EXERCISE DESCRIPTION: Output all entries verbatim. Skip pictures.

Revision tracking records
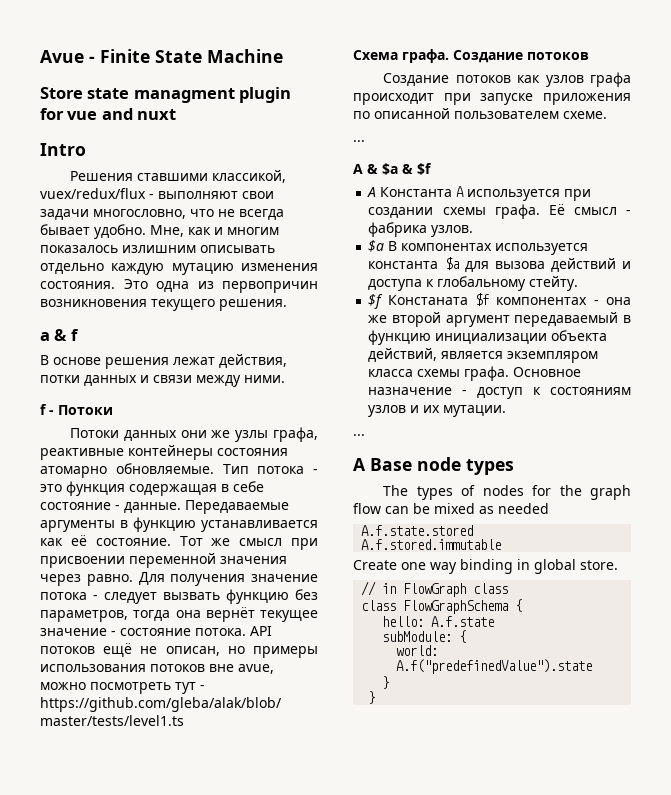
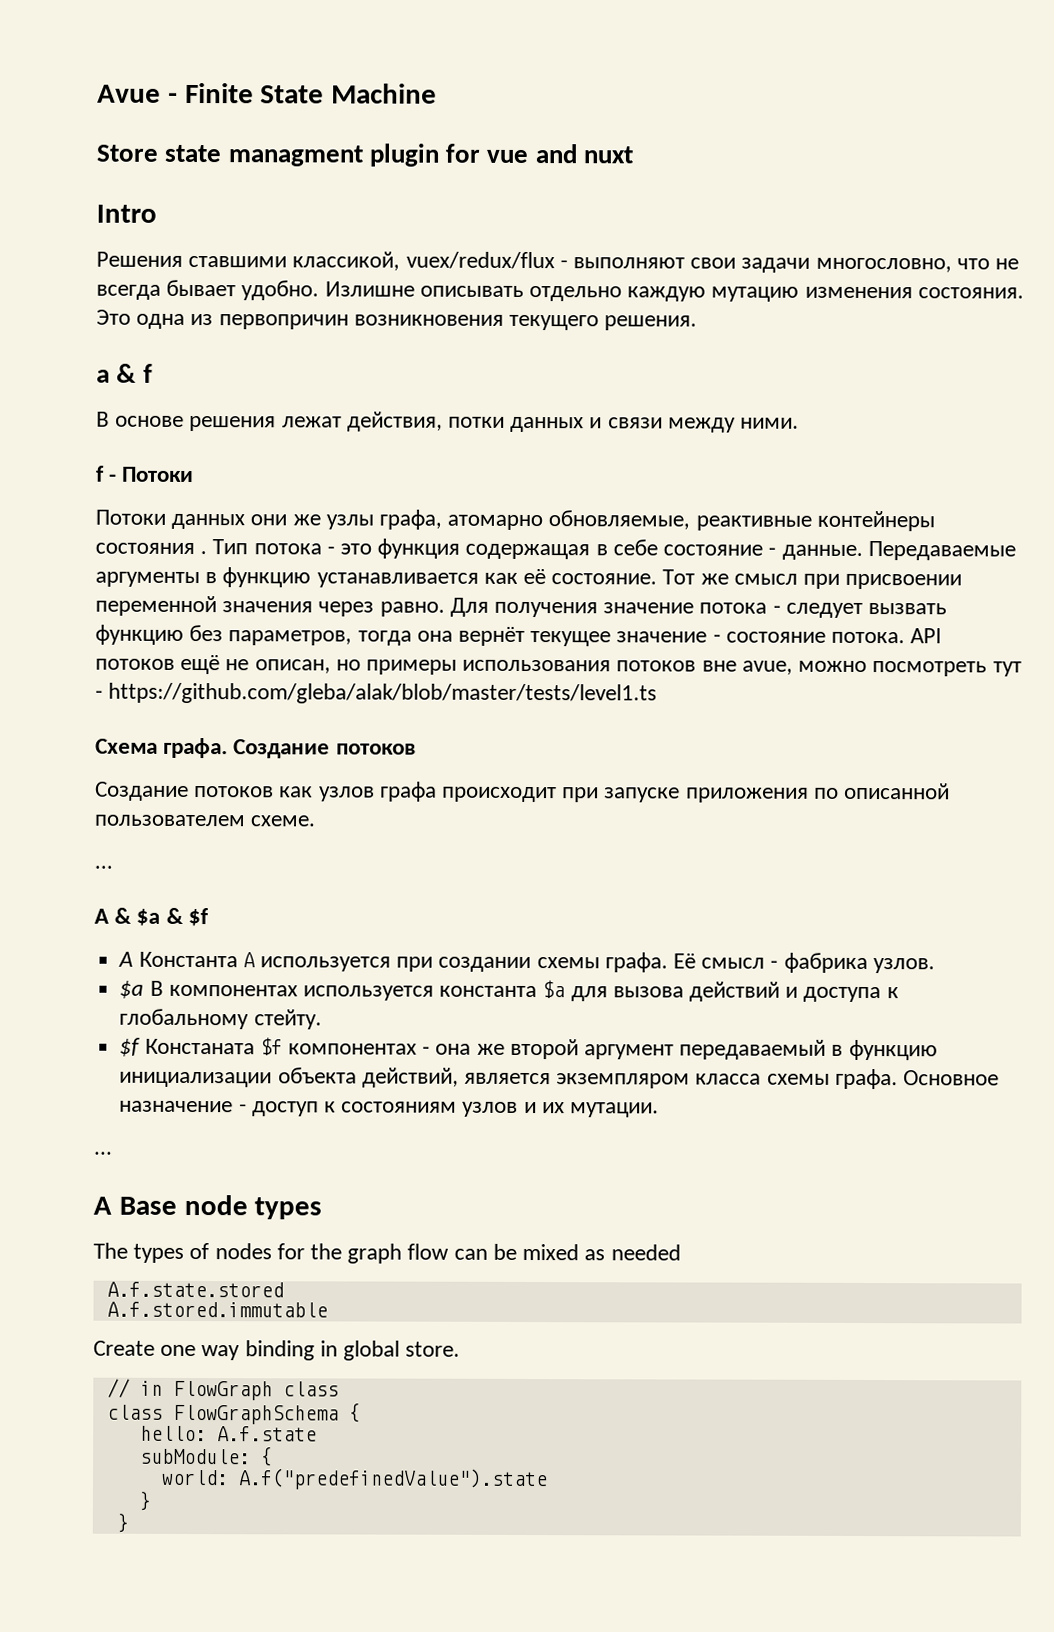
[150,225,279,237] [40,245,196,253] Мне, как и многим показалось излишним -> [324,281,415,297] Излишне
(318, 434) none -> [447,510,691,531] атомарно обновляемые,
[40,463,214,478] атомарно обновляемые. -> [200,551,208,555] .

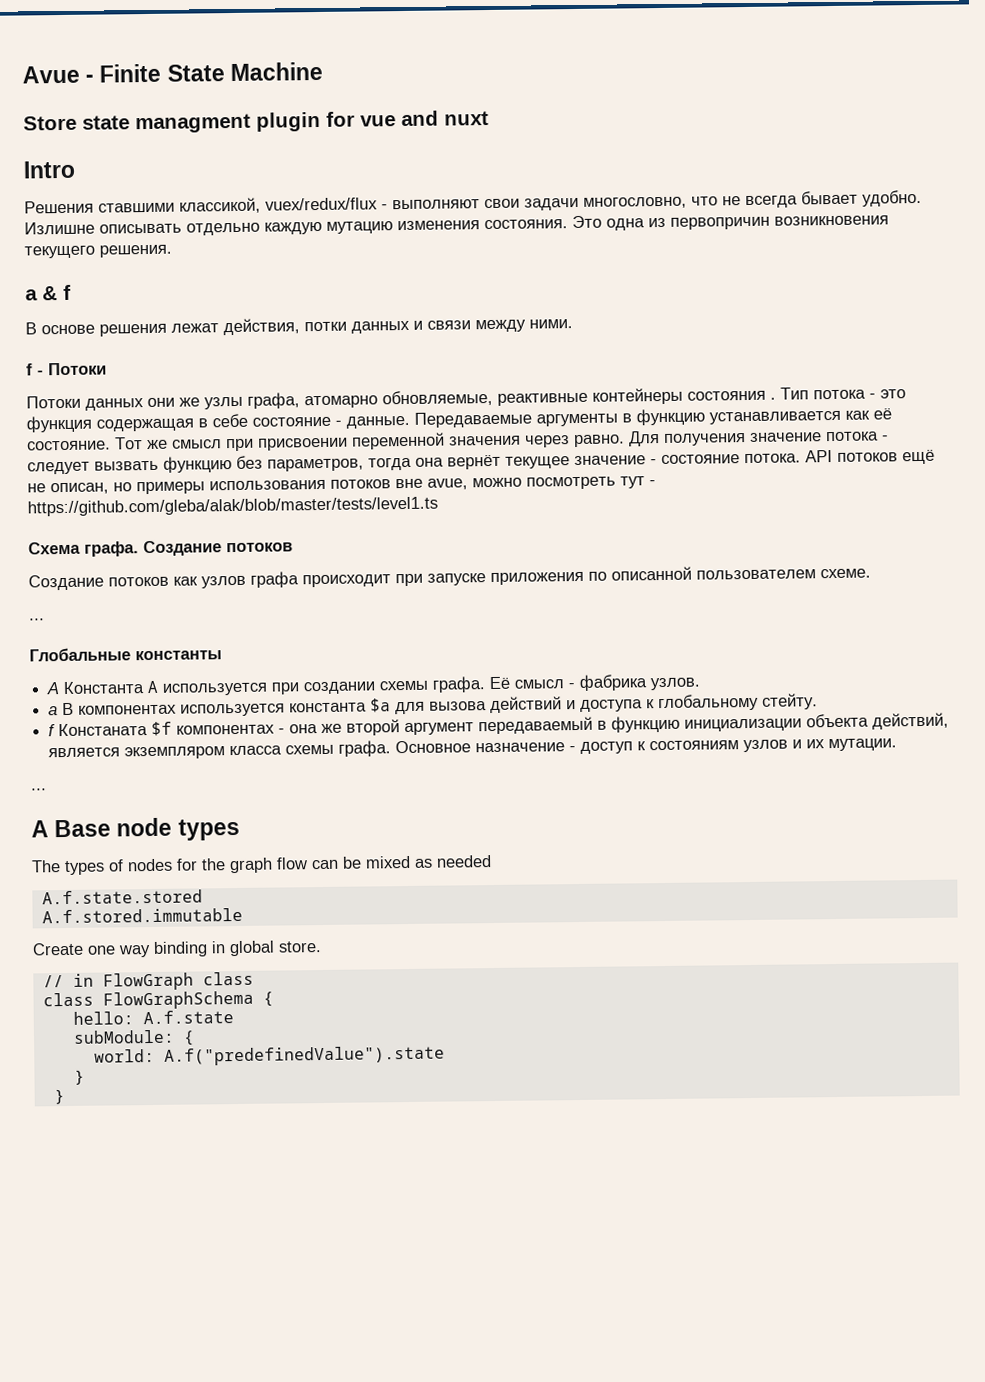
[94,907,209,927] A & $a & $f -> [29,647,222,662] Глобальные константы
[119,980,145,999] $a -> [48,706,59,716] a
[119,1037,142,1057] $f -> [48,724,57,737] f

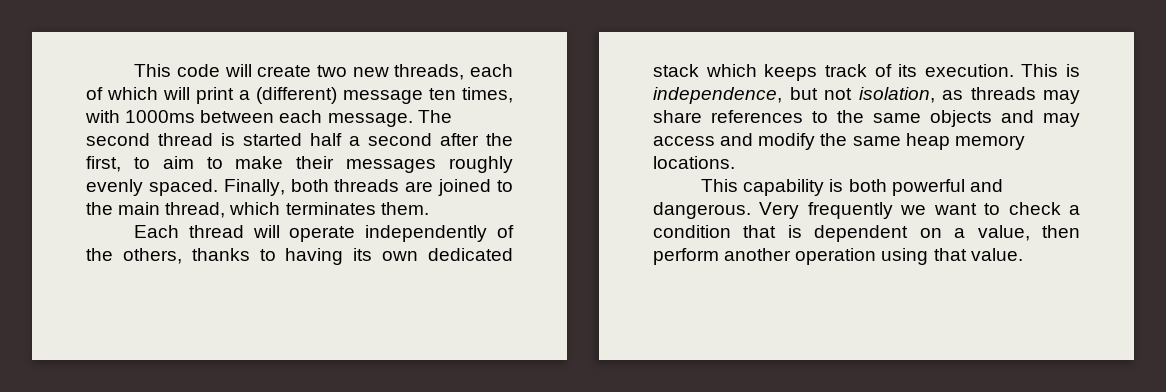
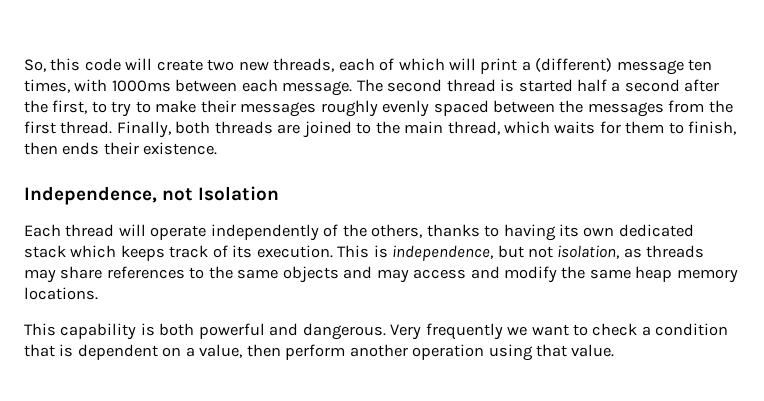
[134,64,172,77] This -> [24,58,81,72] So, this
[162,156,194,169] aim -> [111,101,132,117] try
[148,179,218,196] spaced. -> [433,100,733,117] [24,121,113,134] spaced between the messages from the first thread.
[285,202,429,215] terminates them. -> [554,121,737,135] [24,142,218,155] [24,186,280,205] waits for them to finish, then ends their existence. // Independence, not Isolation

RESPONSE TO THE TASK:
[150,225,279,237] [40,245,196,253] Мне, как и многим показалось излишним -> [324,281,415,297] Излишне
(318, 434) none -> [447,510,691,531] атомарно обновляемые,
[40,463,214,478] атомарно обновляемые. -> [200,551,208,555] .

[94,907,209,927] A & $a & $f -> [29,647,222,662] Глобальные константы
[119,980,145,999] $a -> [48,706,59,716] a
[119,1037,142,1057] $f -> [48,724,57,737] f

[134,64,172,77] This -> [24,58,81,72] So, this
[162,156,194,169] aim -> [111,101,132,117] try
[148,179,218,196] spaced. -> [433,100,733,117] [24,121,113,134] spaced between the messages from the first thread.
[285,202,429,215] terminates them. -> [554,121,737,135] [24,142,218,155] [24,186,280,205] waits for them to finish, then ends their existence. // Independence, not Isolation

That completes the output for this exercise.